La Jolla, California
open to eligible females ages 18-35
Young adult cancer survivors constitute an under served population to whom fertility potential is particularly important. For female young adult patients, cancer treatment such as alkylating chemotherapy are toxic to the finite number of eggs they have, resulting in risks of infertility and premature menopause related to ovarian failure. Reproductive issues are a major concern for young cancer survivors, but one that is understudied. Young cancer survivors have few tools to measure post-treatment ovarian reserve, or the quantity and quality of remaining eggs4. Accurate determination of ovarian reserve and fertility potential would not only be an important research tool, but also directly impact clinical management. The purpose of this study is to test if basal and provocative ovarian reserve testing can predict return of menses in female young adult cancer survivors, to compare basal and provocative ovarian reserve testing results between female young adult cancer survivors and healthy controls, and to compare basal and provocative ovarian reserve testing results between female young adult cancer survivors on and off of combined estrogen and progesterone hormone products. Participants will be asked to keep track of their periods over three months. If a participant is taking birth control pills, patches, or vaginal ring, they will asked to come off the birth control for 3 months. Participants will also be asked to undergo ovarian reserve testing by blood draws and pelvic ultrasounds at the start and end of the 3 months.
San Diego, California
Sorry, not yet accepting patients
The effects of gender transitioning, particularly the effects of testosterone exposure in transgender men, on the oocyte and embryo development are largely unknown.
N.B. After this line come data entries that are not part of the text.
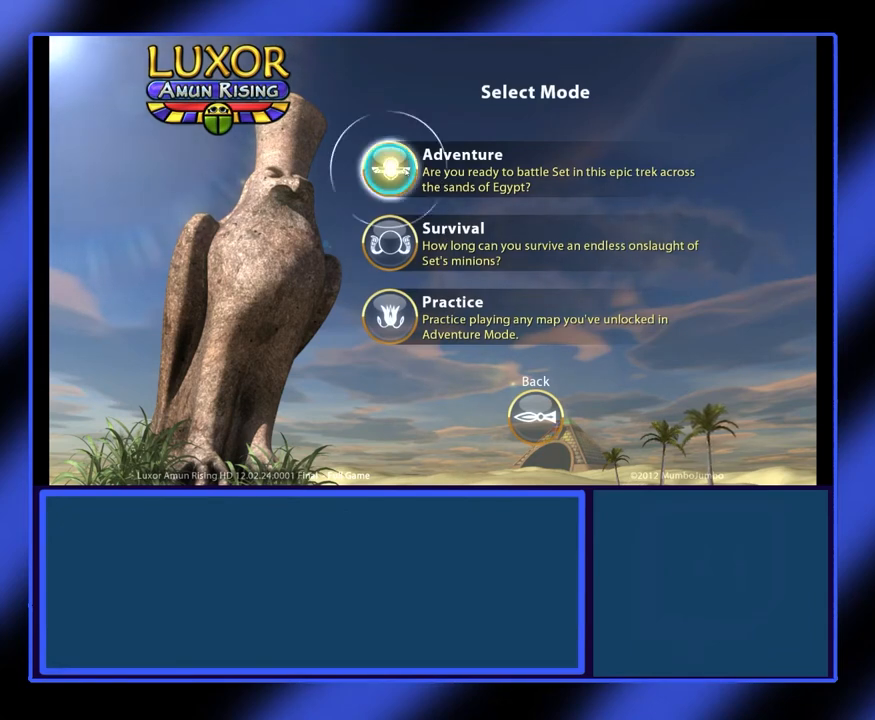
{"keys": [], "mouse": [], "events": [[33, "mouse_left", "up"]]}
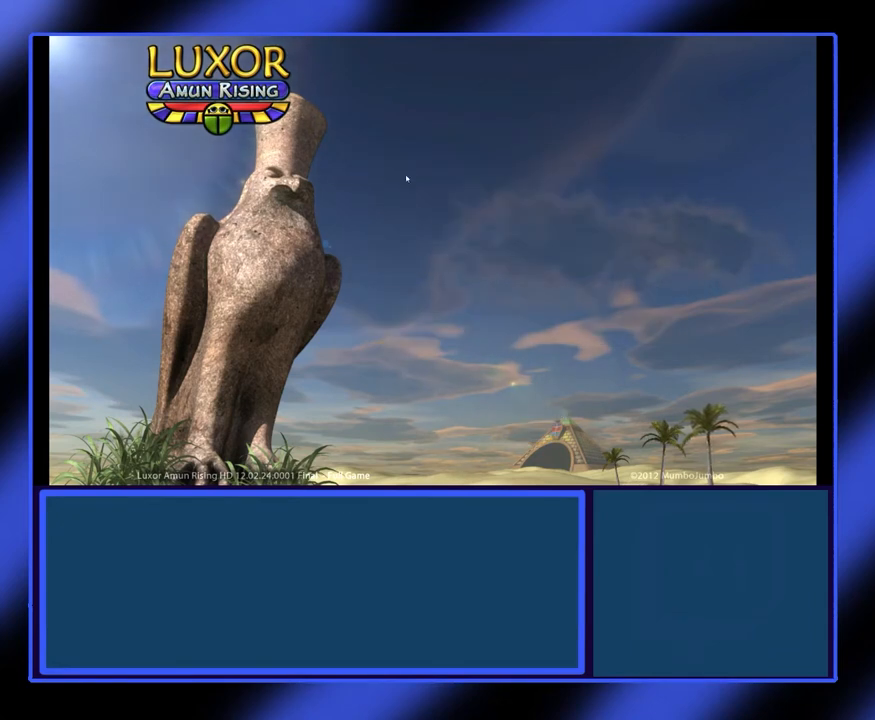
{"keys": [], "mouse": [], "events": []}
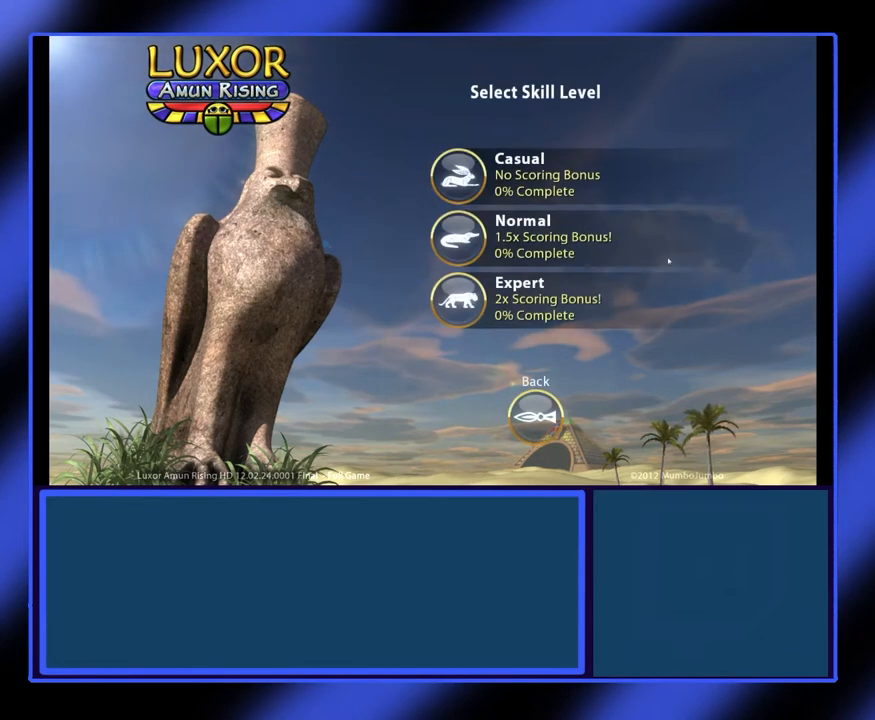
{"keys": [], "mouse": [], "events": []}
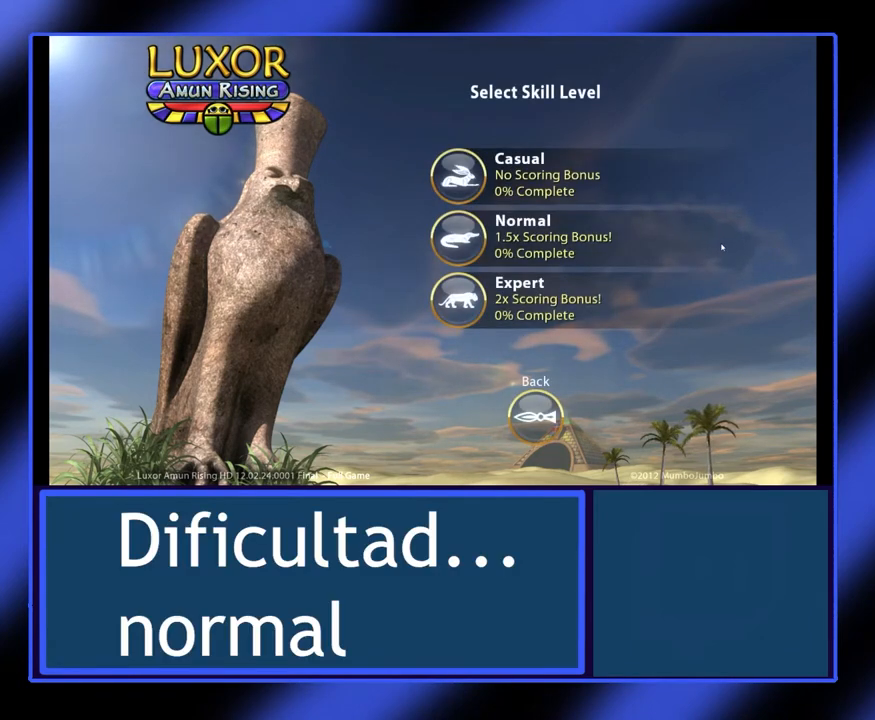
{"keys": [], "mouse": [], "events": []}
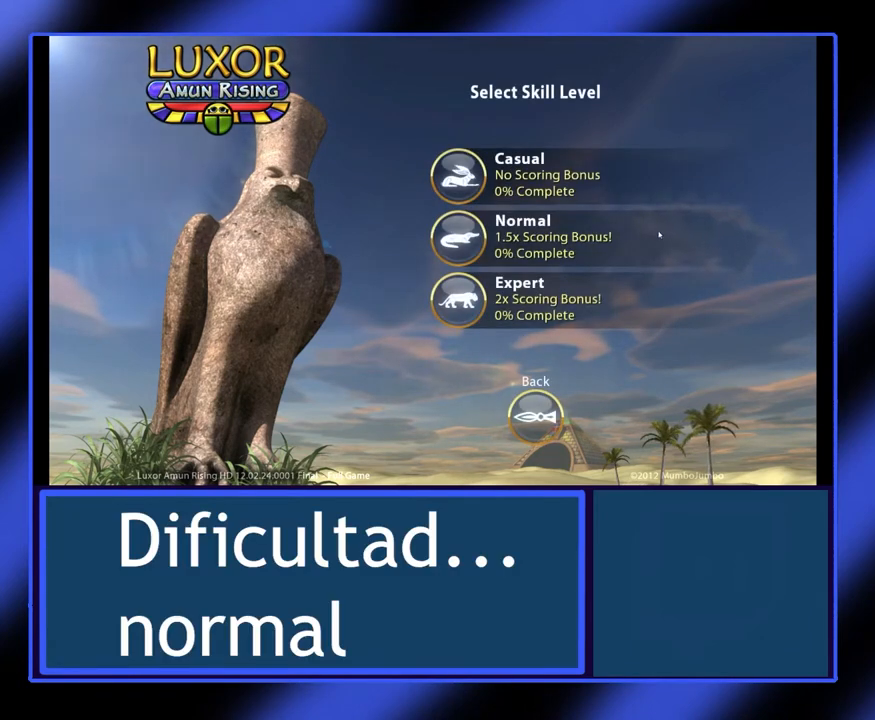
{"keys": [], "mouse": [], "events": []}
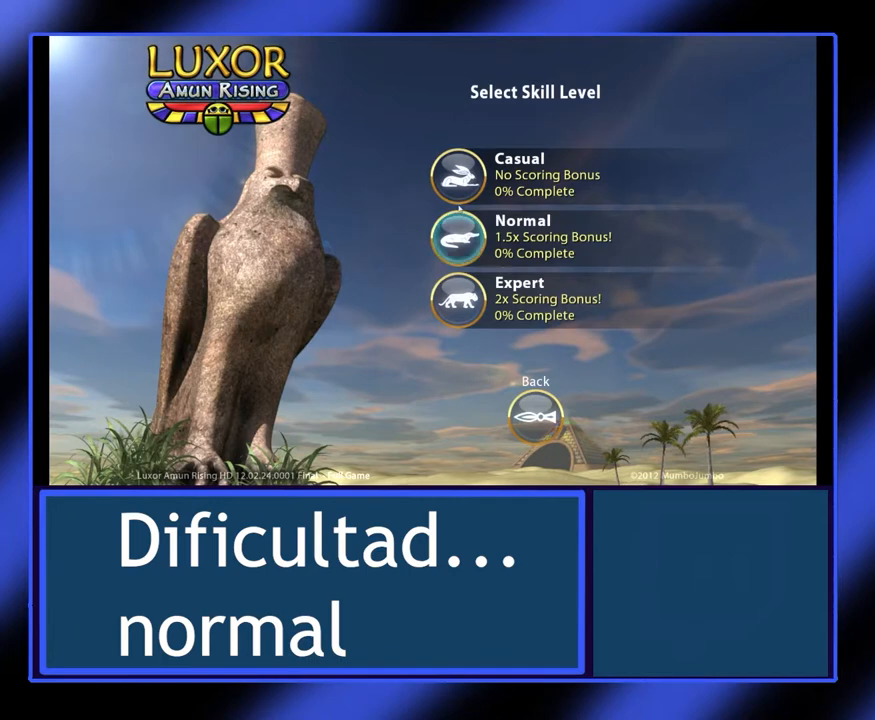
{"keys": [], "mouse": [], "events": []}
Based on prior studies suggesting that the extracellular RNAs secreted by the ovarian follicle cells reflect the oocyte and embryo biological state, the investigators propose to use these extracellular RNAs to gain insights into the effects of testosterone exposure in transgender men on their oocyte and embryo without impacting the clinical IVF process.
Studying the Physical Function and Quality of Life Before and After Surgery in Patients With Stage I Cervical Cancer
Sorry, not currently recruiting here
This clinical trial studies the physical function and quality-of-life before and after surgery in patients with stage I cervical cancer. Studying quality-of-life in patients undergoing surgery for cervical cancer may help determine the intermediate-term and long-term effects of surgery.